When it comes to investing and the stock market you will hear many different perspectives. It’s important for us, particularly those of us new to the market, to understand these different perspectives and what people mean when they say terms like growth investing, value investing and dividend investing. Today we will look at dividend investing so we can understand how it works and figure out whether this is the right investment approach or philosophy for us.

Dividend investing is a rewarding investment approach centred around purchasing stocks of companies that regularly distribute cash payments to their shareholders as a token of appreciation for owning their stock. These dividends not only offer a consistent income stream from your investments but also complement the potential growth of your portfolio as the stock value increases over time.

We can liken dividend investing to owning land for rental income. It is focused on the cash flow generated by the assets (shares) we own. The simple premise is to invest in shares that will pay out consistent amounts of cash which we can reinvest or use for other purposes.

Key Points about Dividend Investing

Cash Payouts

Dividends are payments made by corporations to their shareholders. When you own stocks that pay dividends, you receive a share of the company’s profits as income. In Zimbabwe, the best you can expect is semi-annual dividends (twice a year), though the Caledonia Zimbabwe Depositary Receipts listed on the Victoria Falls stock exchange and the Tigere Real Estate Investment Trust (REIT) payout quarterly dividends.

Frequency and Growth

An important distinction with dividends is that they are not mandatory, save for the Tigere REIT. Dividends are voluntary payments and some companies do not pay out dividends. Dividends can be paid from the company’s retained earnings or in the form of additional equity shares (dividend in specie).

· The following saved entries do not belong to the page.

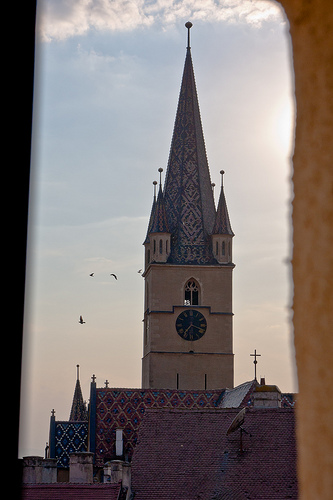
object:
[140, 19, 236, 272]
top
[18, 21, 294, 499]
building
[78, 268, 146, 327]
birds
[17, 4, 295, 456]
sky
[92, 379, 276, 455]
roof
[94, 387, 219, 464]
pattern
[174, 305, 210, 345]
clock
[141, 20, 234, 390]
tower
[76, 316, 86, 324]
bird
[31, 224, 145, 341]
air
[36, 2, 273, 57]
clouds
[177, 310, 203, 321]
gold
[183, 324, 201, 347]
hands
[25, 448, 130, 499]
chimneys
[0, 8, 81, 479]
left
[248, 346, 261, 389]
cross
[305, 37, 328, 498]
right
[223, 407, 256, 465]
satellite dish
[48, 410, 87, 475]
blue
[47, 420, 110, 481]
roof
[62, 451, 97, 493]
chimney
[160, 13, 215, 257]
steeple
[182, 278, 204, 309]
window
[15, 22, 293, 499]
church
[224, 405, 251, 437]
dish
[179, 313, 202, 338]
face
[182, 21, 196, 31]
ball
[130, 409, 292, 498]
roof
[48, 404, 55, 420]
cross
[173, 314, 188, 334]
numerals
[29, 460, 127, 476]
smokestacks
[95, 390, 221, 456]
mosaic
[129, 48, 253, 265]
spires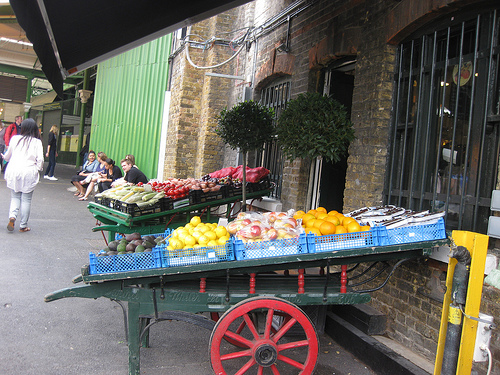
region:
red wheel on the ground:
[213, 285, 325, 370]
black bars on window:
[392, 91, 497, 181]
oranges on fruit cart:
[306, 193, 358, 246]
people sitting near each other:
[78, 124, 165, 196]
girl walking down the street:
[3, 115, 53, 241]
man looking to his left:
[116, 153, 143, 185]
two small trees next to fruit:
[218, 95, 354, 177]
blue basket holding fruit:
[83, 246, 163, 278]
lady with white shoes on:
[39, 117, 71, 206]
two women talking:
[78, 148, 103, 178]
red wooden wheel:
[209, 295, 316, 372]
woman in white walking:
[3, 118, 43, 234]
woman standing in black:
[44, 124, 59, 179]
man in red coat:
[3, 116, 23, 146]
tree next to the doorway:
[217, 99, 275, 208]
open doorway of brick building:
[319, 61, 353, 218]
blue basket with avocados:
[93, 229, 156, 272]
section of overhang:
[11, 4, 242, 95]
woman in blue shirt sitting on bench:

For instance, if you invest in a company offering a 3% dividend per share, owning 200 shares worth $100 each would grant you $600 in dividends. The calculation is: ($100 share price * 200 shares) * 3% = $600. This is before the dividend withholding tax.

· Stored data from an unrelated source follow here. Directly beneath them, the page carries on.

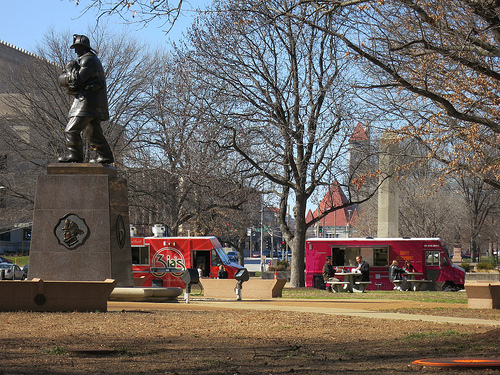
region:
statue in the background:
[30, 22, 148, 188]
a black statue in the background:
[14, 22, 199, 322]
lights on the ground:
[211, 257, 284, 325]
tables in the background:
[299, 249, 481, 328]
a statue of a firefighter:
[29, 31, 136, 278]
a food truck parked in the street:
[132, 235, 239, 287]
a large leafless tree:
[194, 1, 356, 271]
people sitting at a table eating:
[321, 256, 373, 296]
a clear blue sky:
[4, 3, 74, 25]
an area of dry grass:
[26, 309, 376, 339]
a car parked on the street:
[3, 260, 28, 279]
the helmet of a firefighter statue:
[69, 35, 99, 51]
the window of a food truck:
[133, 246, 148, 261]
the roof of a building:
[314, 182, 354, 234]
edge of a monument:
[94, 222, 114, 254]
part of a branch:
[263, 167, 295, 196]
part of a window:
[368, 245, 387, 270]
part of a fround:
[235, 316, 272, 341]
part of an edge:
[75, 286, 89, 293]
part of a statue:
[80, 120, 107, 160]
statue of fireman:
[39, 33, 134, 175]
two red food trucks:
[113, 231, 498, 321]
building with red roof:
[298, 118, 383, 286]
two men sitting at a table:
[313, 248, 371, 307]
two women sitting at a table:
[388, 253, 443, 293]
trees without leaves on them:
[16, 35, 405, 335]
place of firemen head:
[46, 206, 98, 263]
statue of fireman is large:
[26, 26, 149, 306]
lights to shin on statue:
[171, 263, 268, 314]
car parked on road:
[1, 253, 29, 287]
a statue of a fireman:
[35, 24, 136, 171]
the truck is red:
[294, 220, 471, 321]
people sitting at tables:
[313, 248, 442, 309]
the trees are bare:
[108, 3, 495, 244]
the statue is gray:
[44, 31, 129, 183]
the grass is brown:
[5, 298, 492, 372]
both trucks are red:
[122, 221, 477, 309]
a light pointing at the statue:
[215, 256, 269, 323]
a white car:
[0, 258, 24, 284]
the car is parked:
[1, 251, 25, 286]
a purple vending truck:
[301, 225, 478, 305]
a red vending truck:
[109, 223, 245, 297]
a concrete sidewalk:
[165, 293, 496, 333]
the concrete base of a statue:
[18, 161, 144, 294]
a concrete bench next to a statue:
[0, 264, 126, 317]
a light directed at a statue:
[232, 264, 258, 299]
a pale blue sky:
[1, 3, 494, 211]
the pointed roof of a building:
[311, 173, 365, 233]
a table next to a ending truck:
[328, 263, 381, 296]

Dividend Reinvestment Plans (DRIPs)

Some companies offer dividend reinvestment plans (DRIPs), allowing shareholders to reinvest their dividends to acquire more shares instead of receiving them as cash. This can be advantageous, especially when dividends are relatively small or if you own a limited number of shares.

Dividend Safety

One of my favourite things about dividend-paying companies is a sign of short-term health.  Assessing dividend safety involves comparing a company’s earnings to its dividend payments and considering the stability of the industry it operates in. That said companies pay dividends out of abundance.

Dividend Investing Strategies

There are two primary dividend investing strategies: high dividend yield and high dividend growth rate.

High Dividend Yield

High dividend yield focuses on slow-growing companies with substantial cash flow, offering immediate income. The dividends are high as a percentage of the share price paid to access them. In Zimbabwe, dividend yields average around 1%.

High Dividend Growth

High dividend growth centres on rapidly growing companies with low current dividends but the potential for significant income growth over time. This is done through observation and extrapolation to estimate future dividends.

Tax Benefits

Dividends are taxed at 10% which is lower than income tax and corporate tax. If you are in the practice of buying shares for the short term to receive dividends you will need to be mindful of the capital gains tax on shares held for shorter than 270 days going up to 40% of the proceeds. This will impact the profitability of this strategy.

Dividend investing is a prudent approach for investors seeking both stable income and potential long-term growth from their stock portfolio. By carefully considering the safety of dividends and choosing the right strategy based on individual preferences and risk tolerance, investors can benefit from this rewarding investment method.